Understanding a dog’s relationship with food is vital when comes to dog training. Genetically, dogs, like people, have varying drives for food. Some dogs can be extremely disruptive from birth and others have a more laid back temperament. No matter which genetic traits your dog has with food, it can be a useful tool for us humans to shape our relationship with our dog.
When a puppy or older dog arrives in a new household or is around people they are unfamiliar with, they can become slightly anxious and take time to adjust to this new environment. This settling in period can take a few hours or even weeks, and during this time, dogs may be picky with their food or refuse to eat.
As dog owners, it is human nature to worry and add high value food to the dogs meal. Whilst being good-intentioned, this is probably the biggest cause of fussy eating in dogs. Dogs are smart and can quickly pick up on patterns of behaviour and even dogs with good food drive can become fussy.

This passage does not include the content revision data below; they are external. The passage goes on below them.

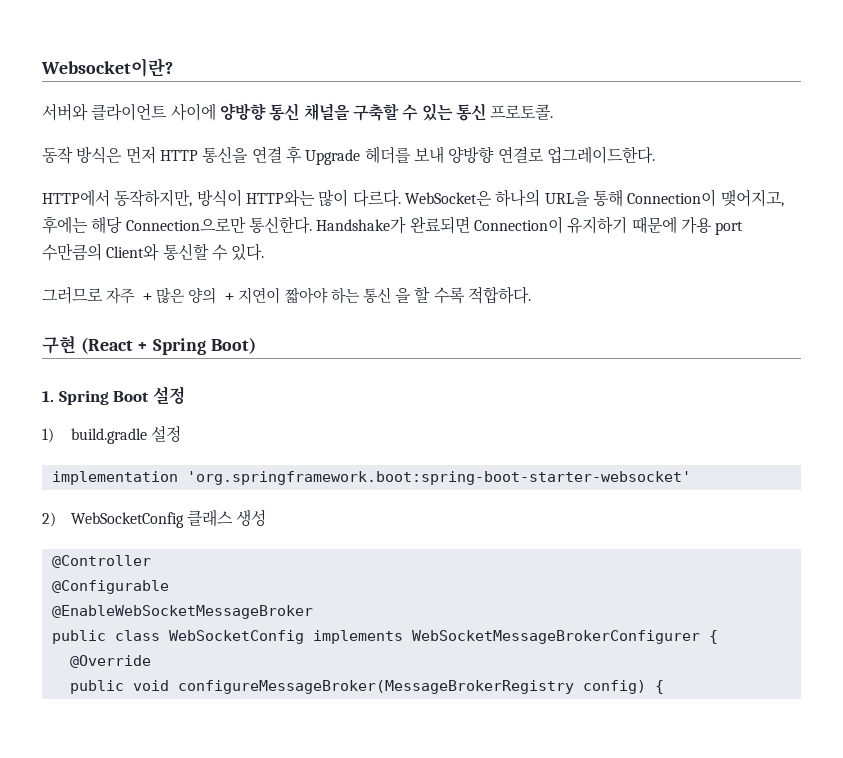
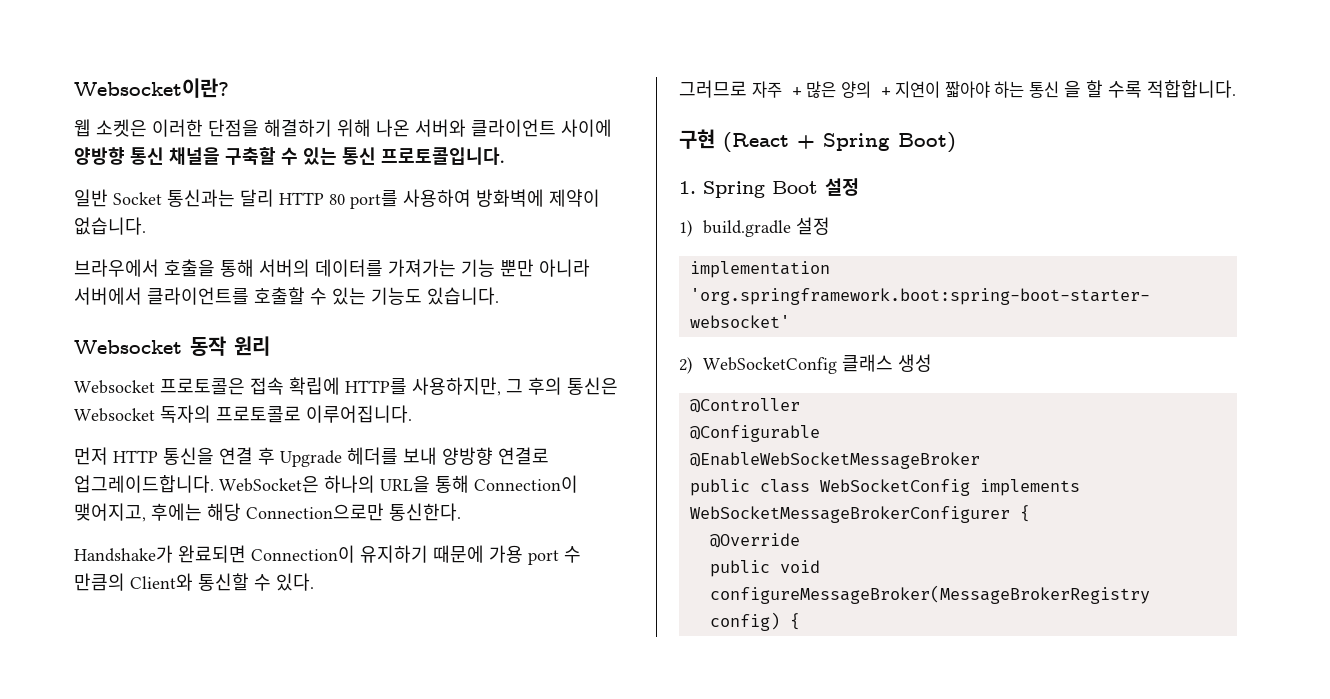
(173, 67) none -> [74,119,410,137] 웹 소켓은 이러한 단점을 해결하기 위해 나온
[490,104,554,120] [42,146,123,164] 프로토콜. // 동작 방식은 -> [381,147,504,165] [74,189,600,209] [74,217,146,235] [74,259,590,277] [74,287,499,305] [74,336,270,356] [74,377,618,396] [74,405,412,423] 프로토콜입니다. // 일반 Socket 통신과는 달리 HTTP 80 port를 사용하여 방화벽에 제약이 없습니다. // 브라우에서 호출을 통해 서버의 데이터를 가져가는 기능 뿐만 아니라 서버에서 클라이언트를 호출할 수 있는 기능도 있습니다. // Websocket 동작 원리 // Websocket 프로토콜은 접속 확립에 HTTP를 사용하지만, 그 후의 통신은 Websocket 독자의 프로토콜로 이루어집니다. //
[546,146,655,164] [42,189,401,207] 업그레이드한다. // HTTP에서 동작하지만, 방식이 HTTP와는 많이 다르다. -> [74,475,214,493] 업그레이드합니다.
(312, 225) none -> (461, 512) //
[42,243,102,261] 수만큼의 -> [564,546,581,563] [74,573,125,591] 수 만큼의
[467,286,531,304] 적합하다. -> [1146,80,1236,98] 적합합니다.

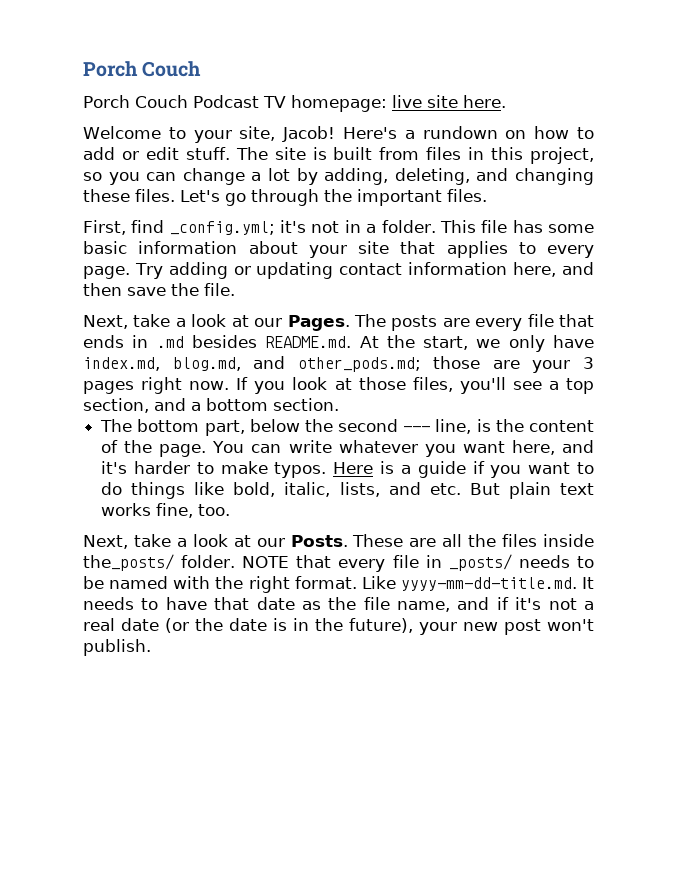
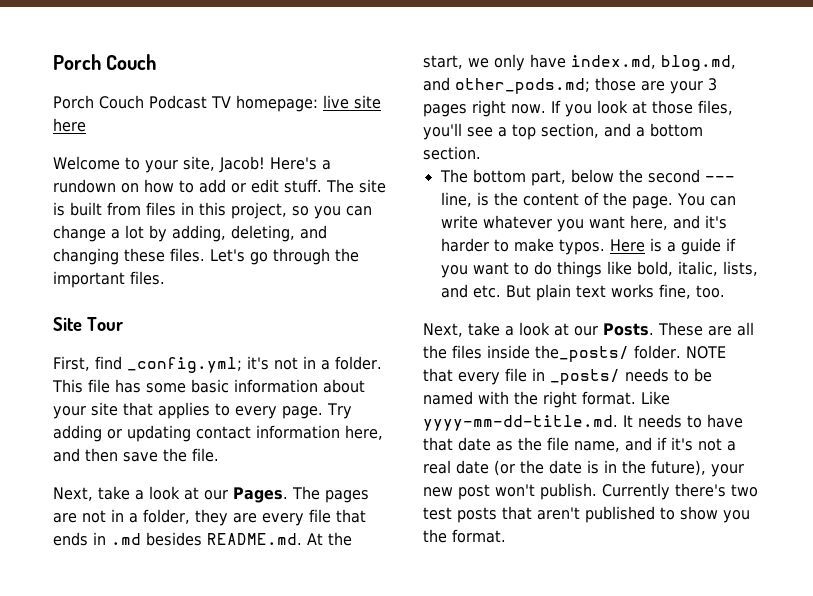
[463,95,506,108] here. -> [53,118,86,132] here
(487, 195) none -> [53,317,123,331] // Site Tour
[391,315,438,331] posts -> [325,490,369,503] [53,509,228,526] pages are not in a folder, they
(151, 647) none -> [602,483,758,500] [423,506,750,523] [423,529,506,543] Currently there's two test posts that aren't published to show you the format.

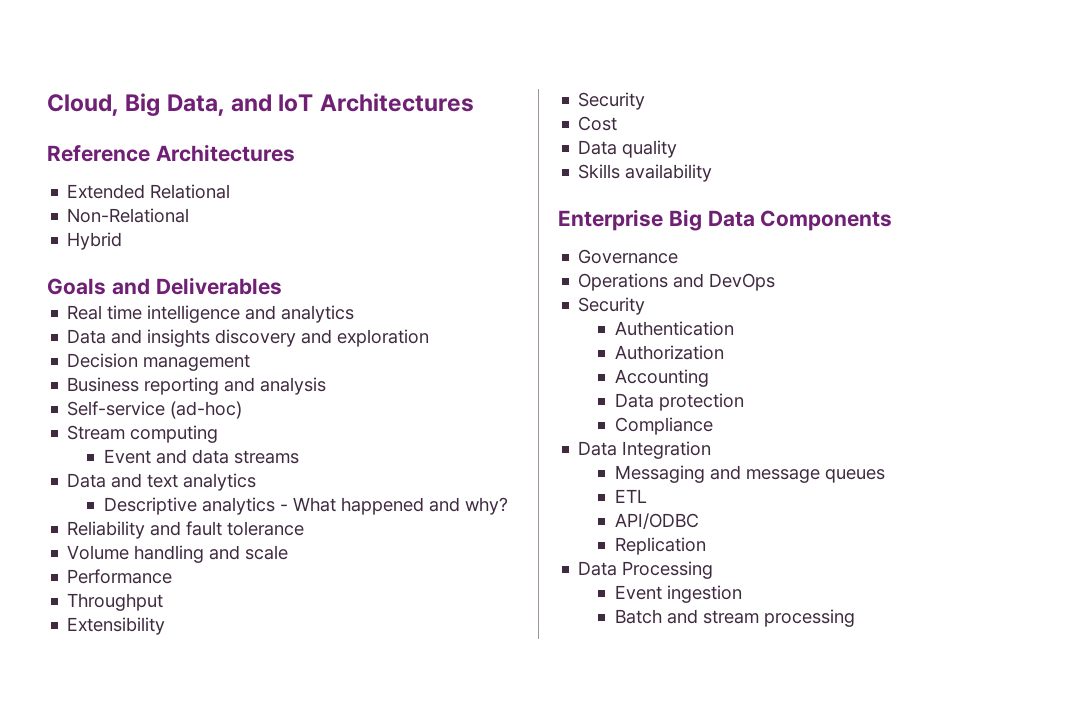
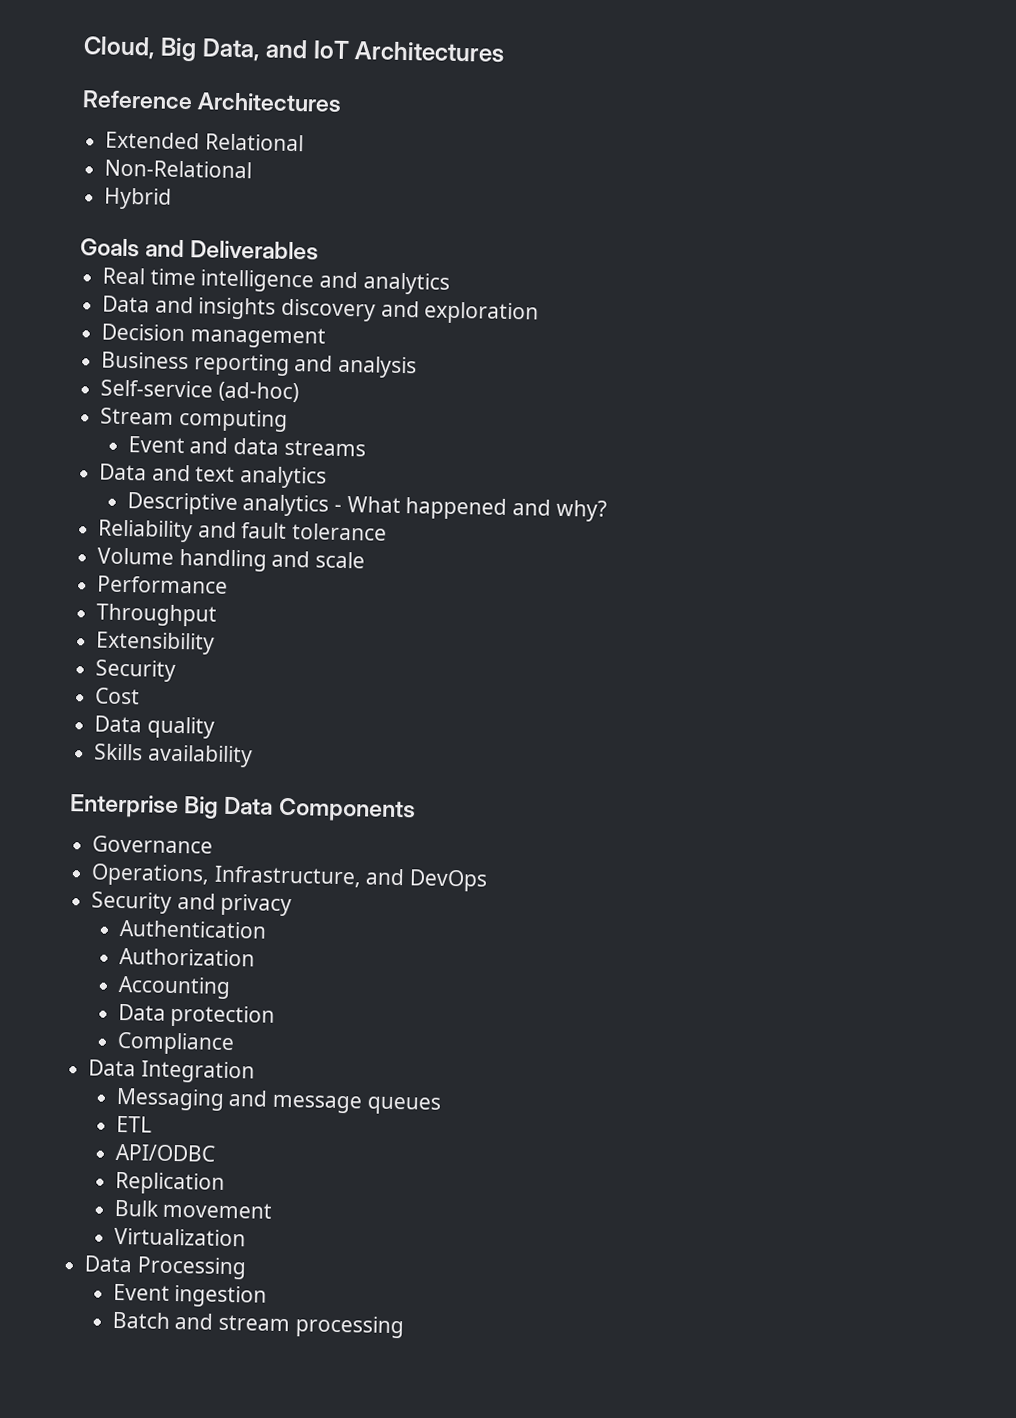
[578,273,669,291] Operations -> [91,863,362,888] Operations, Infrastructure,
(646, 306) none -> [176,893,293,917] and privacy
(706, 546) none -> [113,1199,273,1219] [113,1227,246,1247] // Bulk movement // Virtualization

When introducing a new dog to your family home, it is important to follow these steps when it comes to food; Put food down at the same time for each dog; use the same food; leave it down for a set amount of time (usually around 5 minutes) and take the food away after this amount of time if they aren’t actively eating it; if the dog has finished eating, make sure to take the food bowl away even if there is food left.
It is tempting with a new dog or puppy to treat them a lot or buy their affection using human food. We would strongly advise that you don’t use treats or high value food until your dog has a settled, healthy eating routine.
Treating a dog is more about how it makes the human feel than any benefit to the dog. Please do treat your dog but not at the expense of or instead of a healthy meal.